LONDON – Shares sank to a 1-1/2 year low on Thursday and the dollar hit its highest in two decades, as fears grew that fast-rising inflation will drive a sharp rise in interest rates that brings the global economy to a standstill.

Those nerves and the still-escalating conflict in Ukraine took Europe's main markets down more than 2 percent in early trade and left MSCI's top index of world shares at its lowest since late 2020 and down nearly 20 percent for the year.

The global growth-sensitive Australian and New Zealand dollars fell about 0.8 percent to almost two-year lows.

Nearly all the main volatility gauges were signalling danger. Bitcoin was caught in the fire-sale of risky crypto assets as it fell another 8 percent to $26,570, having been near $40,000 just a week ago and almost $70,000 just last November.

"We have had big moves," UBS's UK Chief Investment Officer Caroline Simmons, said referring as well to bond markets and economic expectations. "And when the market falls it does tend to fall quite fast."

Data on Wednesday had showed US inflation running persistently hot.

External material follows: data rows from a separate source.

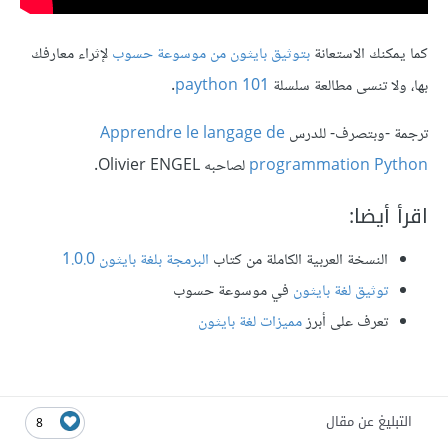
كما يمكنك الاستعانة
بتوثيق بايثون من موسوعة حسوب
لإثراء معارفك
بها، ولا تنسى مطالعة سلسلة
paython 101
.
ترجمة -وبتصرف- للدرس
Apprendre le langage de
programmation Python
لصاحبه Olivier ENGEL.
اقرأ أيضا:
النسخة العربية الكاملة من كتاب
البرمجة بلغة بايثون 1.0.0
توثيق لغة بايثون
في موسوعة حسوب
تعرف على أبرز
مميزات لغة بايثون
التبليغ عن مقال
8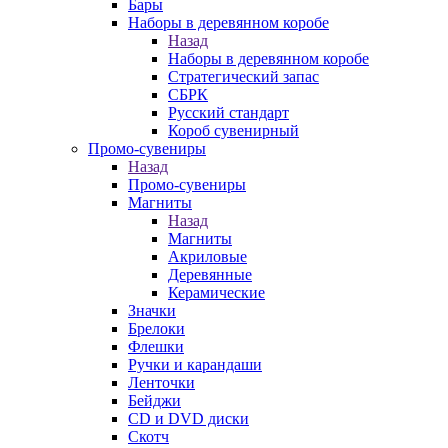
Бары
Наборы в деревянном коробе
Назад
Наборы в деревянном коробе
Стратегический запас
СБРК
Русский стандарт
Короб сувенирный
Промо-сувениры
Назад
Промо-сувениры
Магниты
Назад
Магниты
Акриловые
Деревянные
Керамические
Значки
Брелоки
Флешки
Ручки и карандаши
Ленточки
Бейджи
CD и DVD диски
Скотч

Headline consumer prices rose 8.3 percent in April year-on-year, fractionally slower than the 8.5 percent pace of March, but still above economists' forecasts for 8.1 percent .

US markets had whipsawed after the news, closing sharply lower, and futures prices were pointing to another round of 0.2 percent -0.7 percent falls for the S&P 500, Nasdaq and Dow Jones Industrial later.

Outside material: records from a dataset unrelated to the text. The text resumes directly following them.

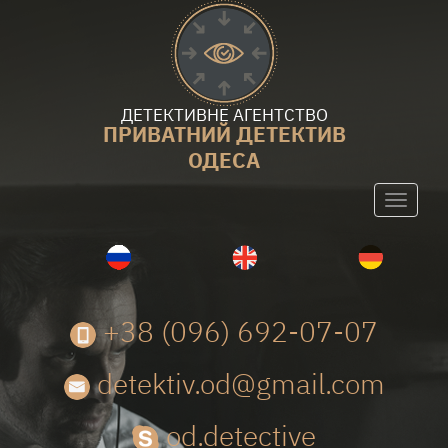
ДЕТЕКТИВНЕ АГЕНТСТВО
ПРИВАТНИЙ ДЕТЕКТИВ
ОДЕСА
Toggle
navigati
+38 (096) 692-07-07
detektiv.od@gmail.com
od.detective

"We're now very much embedded with at least two further (US) hikes of 50 basis points on the agenda," said Damian Rooney, director of institutional sales at Argonaut in Perth.

"I think we probably were delusional six months ago with the rise of US equities on hopes and prayers and the madness of the meme stocks," he added.

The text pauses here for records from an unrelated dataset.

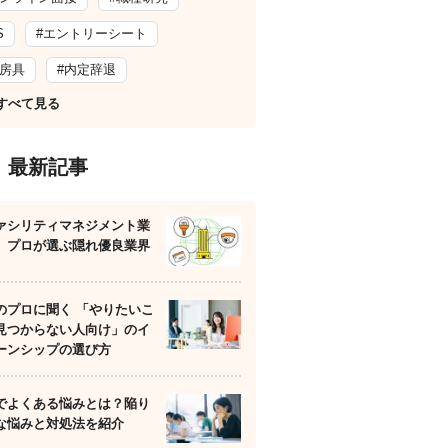
S
#エントリーシート
文房具
#内定辞退
すべて見る
最新記事
ァシリティマネジメント業
】プロが選ぶ隠れ優良業界
のプロに聞く 「やりたいこ
見つからない人向け」のイ
ーンシップの選び方
でよくある悩みとは？陥り
な悩みと対処法を紹介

MSCI's broadest index of Asia-Pacific shares outside Japan fell 2.3 percent to a 22-month low overnight. Japan's Nikkei fell 1.8 percent .

Treasuries were bid in both Europe and Asia, especially at the long end, flattening the yield curve as investors braced for near-term hikes to hurt long-run growth – an outcome that would most likely slow or even reverse rate hikes.

The benchmark 10-year Treasury yield had dropped in the US and fell a further 7 bps to 2.8569 percent on Thursday. The gap between the highly rate-rise sensitive two-year yields and 10-year ones narrowed 4.2 bps .

In Europe, Germany's 10-year yield, the benchmark for the bloc, fell as much as 12 bps to 0.875 percent, its lowest in nearly two weeks.

"I think a lot of it is catch up from what happened yesterday, and also there's still a lot of negative sentiment in the US Treasury curve," said Lyn Graham-Taylor, senior rates strategist at Rabobank.

Sell in May

The rates outlook is driving up the US dollar and taking the heaviest toll on riskier assets that shot up through two years of stimulus and low-rate lending.

The Nasdaq is down nearly 8 percent in May so far and more than 25 percent this year. Hong Kong's Hang Seng Tech index slid 1.5 percent on Thursday and is off more than 30 percent this year.

Cryptocurrency markets are also melting down, with the collapse of the so-called stablecoin TerraUSD highlighting the turmoil as well as the selling in bitcoin and next-biggest-crypto, ether.

The Australian dollar fell 0.8 percent to a near two-year low of $0.6879. The kiwi slid by a similar margin to $0.6240, though the euro and yen held steady to keep the dollar index just shy of a two-decade peak.

Sterling was at a two-year low of just under $1.22 as well as economic data there caused worries and concerns grew that Britain's Brexit deal with the EU was in danger of unravelling again due to the same old problem of Northern Ireland's border.

In commodity trade, oil wound back a bit of Wednesday's surge on growth worries.

Brent crude futures fell 2.3 percent to $104.93 a barrel, while highly growth-sensitive metals copper and tin slumped over 3.5 percent and 9 percent respectively. That marked copper's lowest level since October.